Berlin. (dvfg) Zum 31. August 2022 endet der «Tankrabatt». Aufgrund der hohen Benzinpreise rechnet sich die Umrüstung von Benzin auf Autogas (LPG) umso mehr. «Wer überlegt, sein Auto auf Autogas (LPG) umzurüsten, erhält mit dem Wegfall des «Tankrabatts» dafür nun ein zusätzliches Argument», sagt Markus Lau, Technikexperte beim Deutschen Verband Flüssiggas (DVFG). «Die Investition in die Umrüstung eines Kompakt-SUV von Benzin auf Autogas (LPG) amortisiert sich bereits nach etwa 3 Jahren vollständig – bei 20.000 gefahrenen Kilometern pro Jahr und Kosten für die Umrüstung von 2.500 Euro.» Ab diesem Zeitpunkt sparen Autofahrer (m/w/d) bei jedem Tanken durch die deutlich geringeren Preise des umweltfreundlichen Kraftstoffs. Mit regionalen Unterschieden gilt noch immer, dass Autogas (LPG) zwischen 40 und 50 Prozent günstiger ist als Benzin. Der ADAC hat auf seiner Website beispielhaft für 60 gängige Automodelle (PDF) berechnet, nach welcher Fahrtstrecke sich eine Umrüstung bezahlt macht.

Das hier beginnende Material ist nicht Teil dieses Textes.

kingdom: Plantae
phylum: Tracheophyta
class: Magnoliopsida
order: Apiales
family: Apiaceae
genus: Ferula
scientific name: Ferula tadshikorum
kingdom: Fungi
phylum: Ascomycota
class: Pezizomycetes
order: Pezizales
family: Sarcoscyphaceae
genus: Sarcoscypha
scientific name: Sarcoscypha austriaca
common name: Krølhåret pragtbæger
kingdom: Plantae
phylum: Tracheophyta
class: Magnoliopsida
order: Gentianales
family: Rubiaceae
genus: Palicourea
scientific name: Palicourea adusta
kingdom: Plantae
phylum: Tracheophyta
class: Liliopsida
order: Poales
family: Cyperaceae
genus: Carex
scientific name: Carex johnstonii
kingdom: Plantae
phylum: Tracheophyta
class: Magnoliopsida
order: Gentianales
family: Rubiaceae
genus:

Steigender Preisvorteil nach «Tankrabatt»-Ende macht Umrüstung noch attraktiver

Nach Wegfall des «Tankrabatts» dürfte der Preisvorteil von Autogas (LPG) gegenüber Benzin weiter steigen und sich dadurch eine Umrüstung noch früher rechnen. Denn ab dem 01. September 2022 wird auf Kraftstoffe wieder die reguläre Energiesteuer fällig. Das bedeutet:

  • Für Benzin steigt sie um 35,16 Cent je Liter (29,55 Cent/Liter plus 5,61 Cent/Liter Mehrwertsteuer),
  • für Autogas (LPG) nur um 15,07 Cent je Liter (12,66 Cent/Liter plus 2,41 Cent/Liter Mehrwertsteuer).

«Nicht nur der große Preisabstand zwischen Benzin und Autogas (LPG) macht für Vielfahrer (m/w/d) eine Umrüstung auf den emissionsarmen Kraftstoff sehr attraktiv. Auch im Energiekostenvergleich des Bundesministeriums für Wirtschaft und Klimaschutz zeigt sich der Preisvorteil von Autogas (LPG). Im Segment Mittel- und Oberklasse sind Autofahrer mit den alternativen Kraftstoffen Strom und Autogas (LPG) am günstigsten unterwegs», sagt Lau. Autogas (LPG) ist nicht nur günstiger, sondern emittiert pro Energieeinheit im Vergleich zu Benzin 21 Prozent weniger CO2.

Steigende Zahl an Neuzulassungen und Umrüstungen

Schon 2021 hatten rund 19.000 zusätzliche Autofahrer die Vorteile von Autogas (LPG) erkannt und sind auf den kostengünstigen und umweltfreundlichen Kraftstoff umgestiegen. 2022 haben die Zahlen noch mal zugelegt. Der DVFG rechnet bis zum Jahresende mit einem Zuwachs zum Bestand (331.000 Autogas-Pkw) von insgesamt 25.000 umgerüsteten oder bereits ab Werk mit Autogasantrieb ausgestatteten Pkw.

Energieträger Flüssiggas

Flüssiggas (LPG) – nicht zu verwechseln mit verflüssigtem Erdgas (LNG, Methan) – besteht aus Propan, Butan und deren Gemischen und wird bereits unter geringem Druck flüssig. Der Energieträger verbrennt CO2-reduziert und schadstoffarm. Die erneuerbaren Varianten sind als biogenes Flüssiggas und als Dimethylether (rDME) verfügbar. Flüssiggas wird für Heiz- und Kühlzwecke, als Kraftstoff (Autogas), in Industrie und Landwirtschaft sowie im Freizeitbereich eingesetzt, weiß der Deutsche Verband Flüssiggas (DVFG) in Berlin (Foto: DVFG).